***** SUPPLIED PASSAGE
Re: [Numpy-discussion] defining a NumPy API standard?

June 2, 2019

      On Sun, Jun 2, 2019 at 12:35 AM Nathaniel Smith <njs@pobox.com> wrote:
...
On Sat, Jun 1, 2019 at 1:05 PM Ralf Gommers <ralf.gommers@gmail.com>
wrote:
...
I think this is potentially useful, but *far* more prescriptive and
detailed than I had in mind. Both you and Nathaniel seem to have not
understood what I mean by "out of scope", so I think that's my fault in not
being explicit enough. I *do not* want to prescribe behavior. Instead, a
simple yes/no for each function in numpy and method on ndarray.
So yes/no are the answers. But what's the question?
"If we were redesigning numpy in a fantasy world without external
constraints or compatibility issues, would we include this function?"
"Is this function well designed?"
"Do we think that supporting this function is necessary to achieve
practical duck-array compatibility?"
"If someone implements this function, should we give them a 'numpy
core compliant!' logo to put on their website?"
"Do we recommend that people use this function in new code?"
"If we were trying to design a minimal set of primitives and implement
the rest of numpy in terms of them, then is this function a good
candidate for a primitive?"
These are all really different things, and useful for solving
different problems... I feel like you might be lumping them together
some?
No, I feel like you just want to see a real proposal. At this point I've
gotten some really useful feedback, in particular from Marten (thanks!),
and I have a better idea of what to do. So I'll answer a few of your
questions, and propose to leave the rest till I actually have some more
solid to discuss. That will likely answer many of your questions.
...
Also, I'm guessing there are a bunch of functions where you think part
of the interface is fine and part of the interface is broken. (E.g.
dot's behavior on high-dimensional arrays.)
Indeed, but that's a much harder problem to tackle. Again, there's a reason
I put function behavior explicitly out of scope.
**********
***** GIVEN ENTRIES
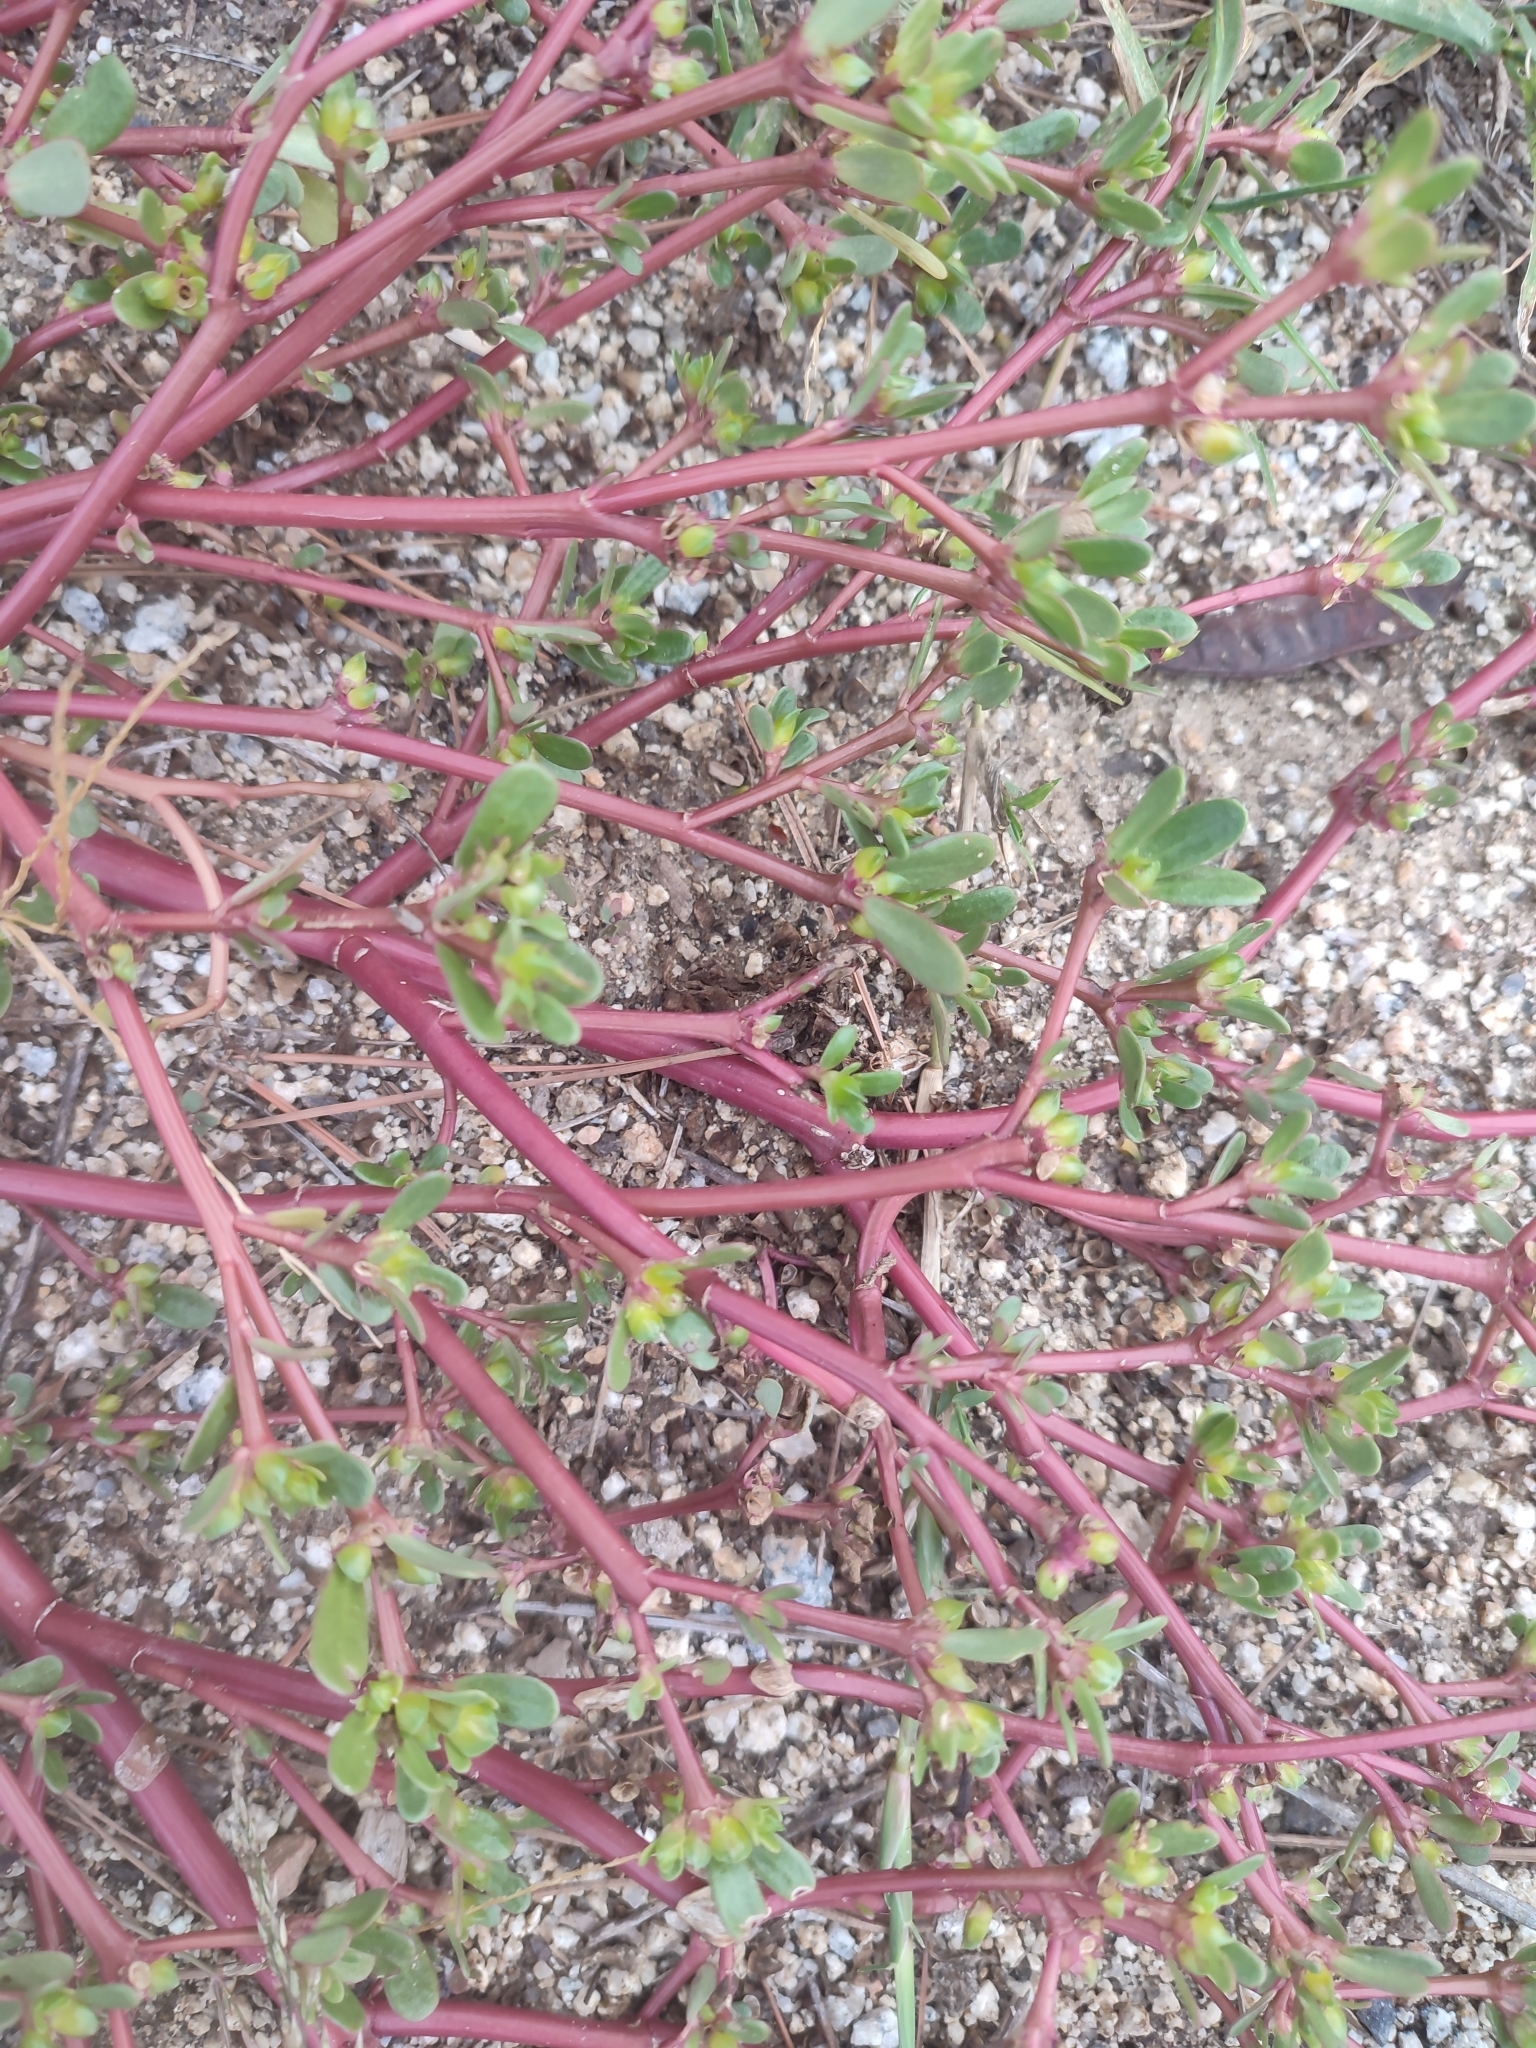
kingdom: Plantae
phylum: Tracheophyta
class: Magnoliopsida
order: Caryophyllales
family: Portulacaceae
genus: Portulaca
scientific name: Portulaca oleracea
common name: Common purslane
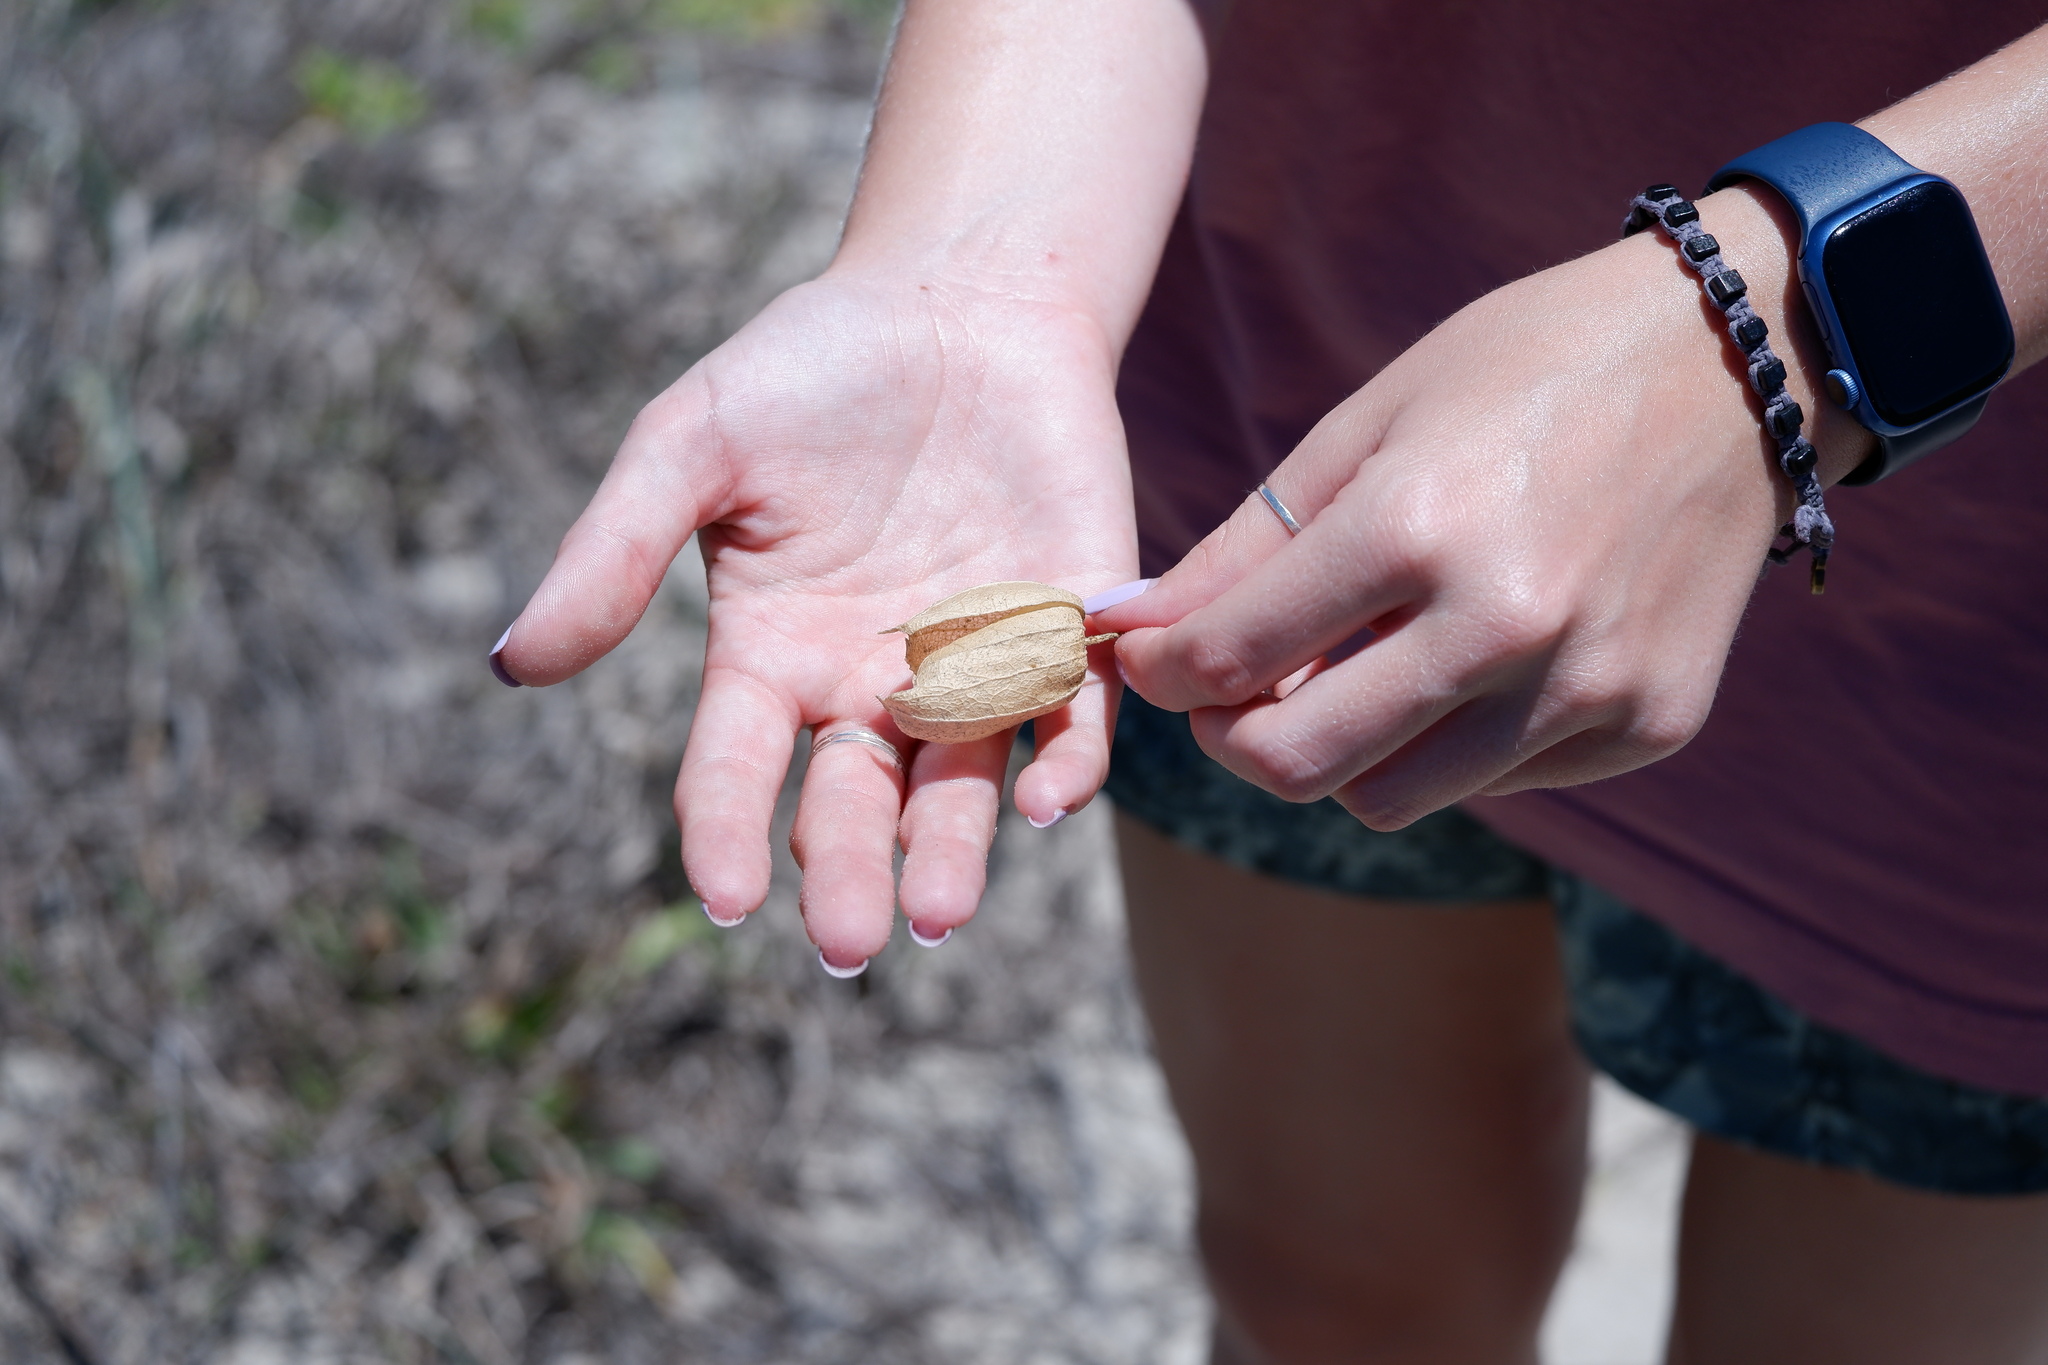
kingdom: Plantae
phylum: Tracheophyta
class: Magnoliopsida
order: Solanales
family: Solanaceae
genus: Physalis
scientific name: Physalis cinerascens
**********
**YOUR INSTRUCTIONS**
Reproduce word for word the stretch of the NumPy API standard thread from "Re: [Numpy-discussion] defining" through "method on ndarray.".

**ANSWER TO THIS TASK**
Re: [Numpy-discussion] defining a NumPy API standard?

June 2, 2019

      On Sun, Jun 2, 2019 at 12:35 AM Nathaniel Smith <njs@pobox.com> wrote:
...
On Sat, Jun 1, 2019 at 1:05 PM Ralf Gommers <ralf.gommers@gmail.com>
wrote:
...
I think this is potentially useful, but *far* more prescriptive and
detailed than I had in mind. Both you and Nathaniel seem to have not
understood what I mean by "out of scope", so I think that's my fault in not
being explicit enough. I *do not* want to prescribe behavior. Instead, a
simple yes/no for each function in numpy and method on ndarray.